- Passage -
========================================

The genomes of different strains of S. mutans, like those of many other species of Streptococcus, are highly dynamic and their overall gene composition differs markedly from one isolate to another because of lateral gene transfer (LGT). However, as with other bacteria, this difference in gene content involves only a portion of the genome, generally referred to as the dispensable component, in contrast to an alternative set of genes common to all strains, known as the core genome. Together these two components comprise the pan-genome of the species (Tettelin et al. 2005, 2008). The core genome is a clearly identifiable component of Streptococcus species, as well as species from other genera, and indeed may represent that set of genes which can best define bacterial species (Lan and Reeves 2000, 2001; Tettelin et al. 2008; Lapierre and Gogarten 2009; Lefebure et al. 2010). Our analyses suggest that the core genome of the species is readily identifiable and consists of 1,430 genes. The complete gene repertoire of the dispensable component of the genome is much harder to capture. Nevertheless, after examining the accumulation curve of the pan-genome in S. mutans (supplementary fig. S3, Supplementary Material online), we suggest that by sampling 58 genomes in the population we are reaching a point at which there is no appreciable increase in the number of new genes as more genomes are included in the analysis.

========================================

- Raw data -
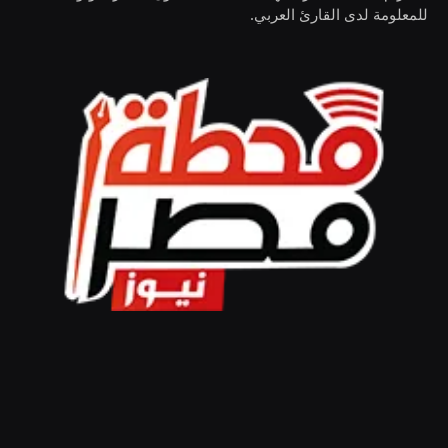
للمعلومة لدى القارئ العربي.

========================================

- Task list -
**A.** According to the passage on S. mutans genomes, how many genes make up the core genome of the species?
**B.** Please list every author or author group that the passage on S. mutans genomes cites.
You do not need the lines for this.

- Responses per task -
**A.** 1,430 genes

**B.**
Tettelin et al.
Lan and Reeves
Lapierre and Gogarten
Lefebure et al.